Department of Electrical and Computer Engineering, San Diego State University, San Diego, Calif.
J Allergy Clin Immunol Glob. 2025 Apr 17;4(3):100473. doi: 10.1016/j.jacig.2025.100473. eCollection 2025 Aug.
Asthma is a heterogeneous disease with a diverse array of phenotypes that differ in inflammatory characteristics and severity. Identifying and classifying phenotypes in the real world could provide a foundation to improve and personalize asthma management. Leveraging machine learning in analyzing electronic health records (EHRs) provides an opportunity to identify real-world asthma phenotypes.

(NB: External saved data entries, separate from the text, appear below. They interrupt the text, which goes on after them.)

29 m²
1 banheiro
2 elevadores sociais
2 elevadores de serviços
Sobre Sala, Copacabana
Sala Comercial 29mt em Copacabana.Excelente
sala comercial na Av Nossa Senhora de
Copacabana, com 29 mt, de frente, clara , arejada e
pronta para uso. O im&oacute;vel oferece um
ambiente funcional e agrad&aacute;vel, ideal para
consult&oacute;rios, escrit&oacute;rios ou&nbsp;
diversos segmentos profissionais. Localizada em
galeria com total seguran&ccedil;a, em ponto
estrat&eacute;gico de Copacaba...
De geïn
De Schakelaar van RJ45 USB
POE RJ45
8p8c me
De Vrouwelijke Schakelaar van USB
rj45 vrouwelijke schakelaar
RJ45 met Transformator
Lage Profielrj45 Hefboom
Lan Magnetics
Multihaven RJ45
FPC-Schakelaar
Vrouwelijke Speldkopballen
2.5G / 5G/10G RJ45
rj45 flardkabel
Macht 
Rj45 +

We utilized machine-learning techniques applied to EHRs to detect and predict real-world severe asthma (SA) phenotypes and improve the precision of asthma severity diagnoses.

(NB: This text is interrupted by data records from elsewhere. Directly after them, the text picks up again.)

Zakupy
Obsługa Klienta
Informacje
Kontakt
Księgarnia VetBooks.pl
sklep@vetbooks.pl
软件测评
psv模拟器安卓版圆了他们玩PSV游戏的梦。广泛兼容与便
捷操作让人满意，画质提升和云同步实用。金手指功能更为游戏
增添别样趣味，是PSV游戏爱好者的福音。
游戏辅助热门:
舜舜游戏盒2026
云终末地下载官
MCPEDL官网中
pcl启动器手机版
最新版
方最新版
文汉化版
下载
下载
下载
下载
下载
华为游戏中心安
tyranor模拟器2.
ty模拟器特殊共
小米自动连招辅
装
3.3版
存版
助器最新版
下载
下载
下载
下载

Data from 31,795 asthma patients were extracted from a health care system's EHR, with 1,112 patients meeting inclusion criteria for analysis. Principal component analysis (PCA) and a Gaussian mixture model classified patients into subject clusters (SCs). Asthma severity was assessed using two predictive models, one based on the American Thoracic Society (ATS) definition and the other a supervised model trained on 50 randomly selected patients whose disease severity was predetermined by 2 independent physicians.
Three principal components (PCs) emerged, reflecting lung function (PC1), blood inflammatory markers (PC2), and systemic corticosteroid receipt (PC3). PCA identified 5 distinct asthma phenotypes with significant clinical, physiologic, and inflammatory differences. A supervised model, trained on 50 randomly selected patients, predicted SA with 92% precision and 85% accuracy. SC3 was classified as an inflammatory, SA phenotype, making it highly suitable for biologic therapy.

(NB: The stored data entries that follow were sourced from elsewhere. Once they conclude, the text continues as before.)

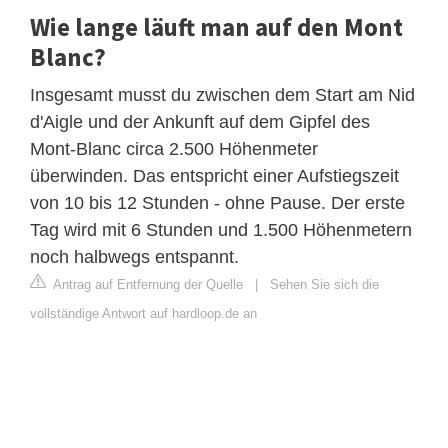
Wie lange läuft man auf den Mont
Blanc?
Insgesamt musst du zwischen dem Start am Nid
d'Aigle und der Ankunft auf dem Gipfel des
Mont-Blanc circa 2.500 Höhenmeter
überwinden. Das entspricht einer Aufstiegszeit
von 10 bis 12 Stunden - ohne Pause. Der erste
Tag wird mit 6 Stunden und 1.500 Höhenmetern
noch halbwegs entspannt.
Antrag auf Entfernung der Quelle
|
Sehen Sie sich die
vollständige Antwort auf hardloop.de an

Integrating machine learning with EHRs successfully classified and identified real-world asthma phenotypes, demonstrating the potential of this approach to identify SA for appropriate management and/or clinical studies.
哮喘是一种异质性疾病,具有多种不同的表型,其炎症特征和严重程度各不相同。在现实世界中识别和分类表型可为改善哮喘管理和实现个性化治疗提供基础。利用机器学习分析电子健康记录(EHR)为识别现实世界中的哮喘表型提供了机会。
我们运用机器学习技术分析EHR,以检测和预测现实世界中的重度哮喘(SA)表型,并提高哮喘严重程度诊断的准确性。
从一个医疗系统的EHR中提取了31795例哮喘患者的数据,其中1112例患者符合纳入标准进行分析。主成分分析(PCA)和高斯混合模型将患者分为不同的主题集群(SC)。使用两种预测模型评估哮喘严重程度,一种基于美国胸科学会(ATS)的定义,另一种是在50例随机选择的患者上训练的监督模型,这些患者的疾病严重程度由2名独立医生预先确定。
出现了三个主成分(PC),分别反映肺功能(PC1)、血液炎症标志物(PC2)和全身皮质类固醇的使用情况(PC3)。PCA识别出5种不同的哮喘表型,它们在临床、生理和炎症方面存在显著差异。在50例随机选择的患者上训练的监督模型预测SA的准确率为92%,准确度为85%。SC3被分类为炎症性SA表型,使其非常适合生物治疗。
将机器学习与EHR相结合成功地对现实世界中的哮喘表型进行了分类和识别,证明了这种方法在识别SA以进行适当管理和/或临床研究方面的潜力。